Moynihan (right) succeeds Reedie (left)
The Conservative peer was voted in ahead of 1968 Olympic hurdles champion David Hemery by 28 votes to 15.
Moynihan, 50, said: "It's a very great honour to represent the governing bodies of sport as chairman of the BOA.
"With a strong team in place we intend to generate a financial and sporting legacy for UK Olympic governing bodies which befits a host Olympic nation."
Moynihan takes over from Scotland's Craig Reedie, who has been at the BOA's helm for 13 years.
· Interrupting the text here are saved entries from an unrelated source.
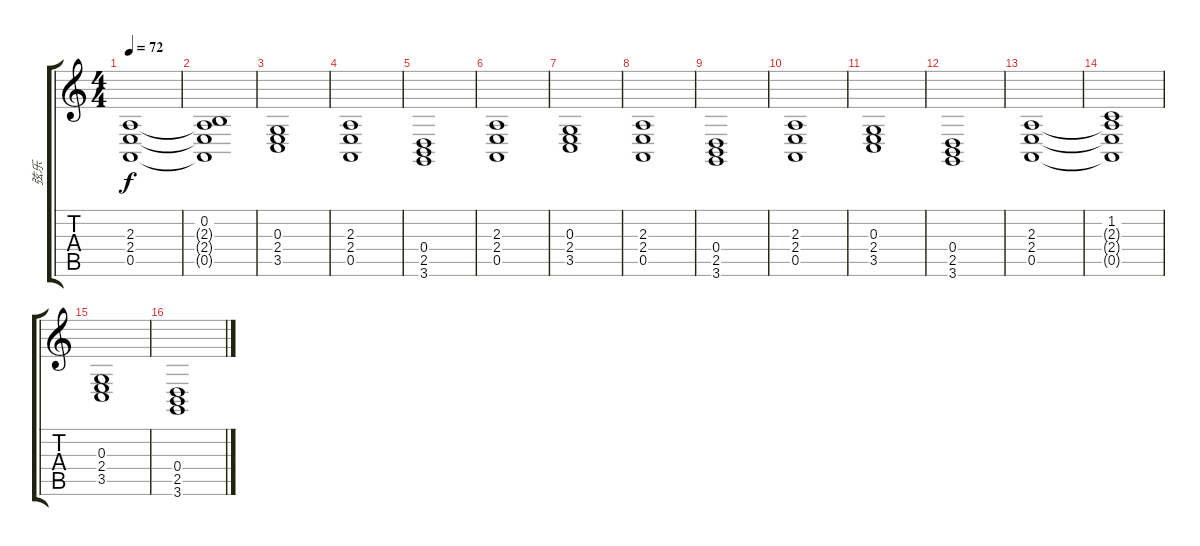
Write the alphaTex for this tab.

\track ("弦乐" "弦乐") {instrument synthstrings2}
\staff {score tabs}
\tuning (E4 B3 G3 D3 A2 E2) {hide}
\ts (4 4)
\tempo 72
\clef g2
\ks c
(2.3 2.4 0.5).1{dy f} |
(0.2 2.3{t} 2.4{t} 0.5{t}).1 |
(0.3 2.4 3.5).1 |
(2.3 2.4 0.5).1 |
(0.4 2.5 3.6).1 |
(2.3 2.4 0.5).1 |
(0.3 2.4 3.5).1 |
(2.3 2.4 0.5).1 |
(0.4 2.5 3.6).1 |
(2.3 2.4 0.5).1 |
(0.3 2.4 3.5).1 |
(0.4 2.5 3.6).1 |
(2.3 2.4 0.5).1 |
(1.2 2.3{t} 2.4{t} 0.5{t}).1 |
(0.3 2.4 3.5).1 |
(0.4 2.5 3.6).1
Reedie will remain a British representative on the International Olympic Committee (IOC).
Moynihan will serve an initial three-year term while Hemery will continue in his role as vice chairman.
The 28 summer Olympic and seven winter Olympic sports each had a vote as well as individual members of the BOA.
BOA chief executive Simon Clegg said: "I am extremely excited at the prospect of working with Colin Moynihan to deliver the vision of the Olympic governing bodies at this critical time in our history.
"I have known Colin for nearly 20 years now and am convinced that his enthusiasm, leadership and passion for sport will enable the BOA to make the necessary step-change to meet the challenges we face in the build-up to the London Olympic Games in 2012."
Moynihan's success will cause some disquiet in Whitehall after his criticisms of Government sports policy, especially as he will now play a key role in the preparations for the London Olympics.
With Moynihan's friend Lord Coe already the chairman of London 2012, it means there are now two Conservative peers in senior positions connected with a Games which the government wants to be seen as a New Labour legacy.
However, Olympics Minister Tessa Jowell said: "I congratulate Lord Moynihan on his election as chairman of the British Olympic Association.
"The close co-operation between government, the mayor (of London Ken Livingtone) and the BOA was a key factor in our success in Singapore and I hope this spirit of partnership continues during the next seven years."
Moynihan will be one of four members of the all-powerful Olympic Board for 2012 along with Coe, Jowell and Livingstone.
Moynihan has promised to step down from politics and has pointed to his participation in the 1980 Olympics as evidence of his ability to remain independent.
The then Prime Minister Margaret Thatcher failed to persuade the BOA to boycott the Games and Moynihan, who became her sports minister seven years later, took part and won a silver medal as the cox to the men's rowing eight.
Moynihan, who had the sports minister job from 1987 to 1990, said: "The BOA has always proudly defended its independence and I was very much a beneficiary of that in 1980.
"I believe that independence continues to be regarded as a high priority by BOA members."
There will have to be some bridge-building by Moynihan, who two weeks ago published the results of an independent sports review he chaired with Kate Hoey MP which was almost completely opposed to current government policy.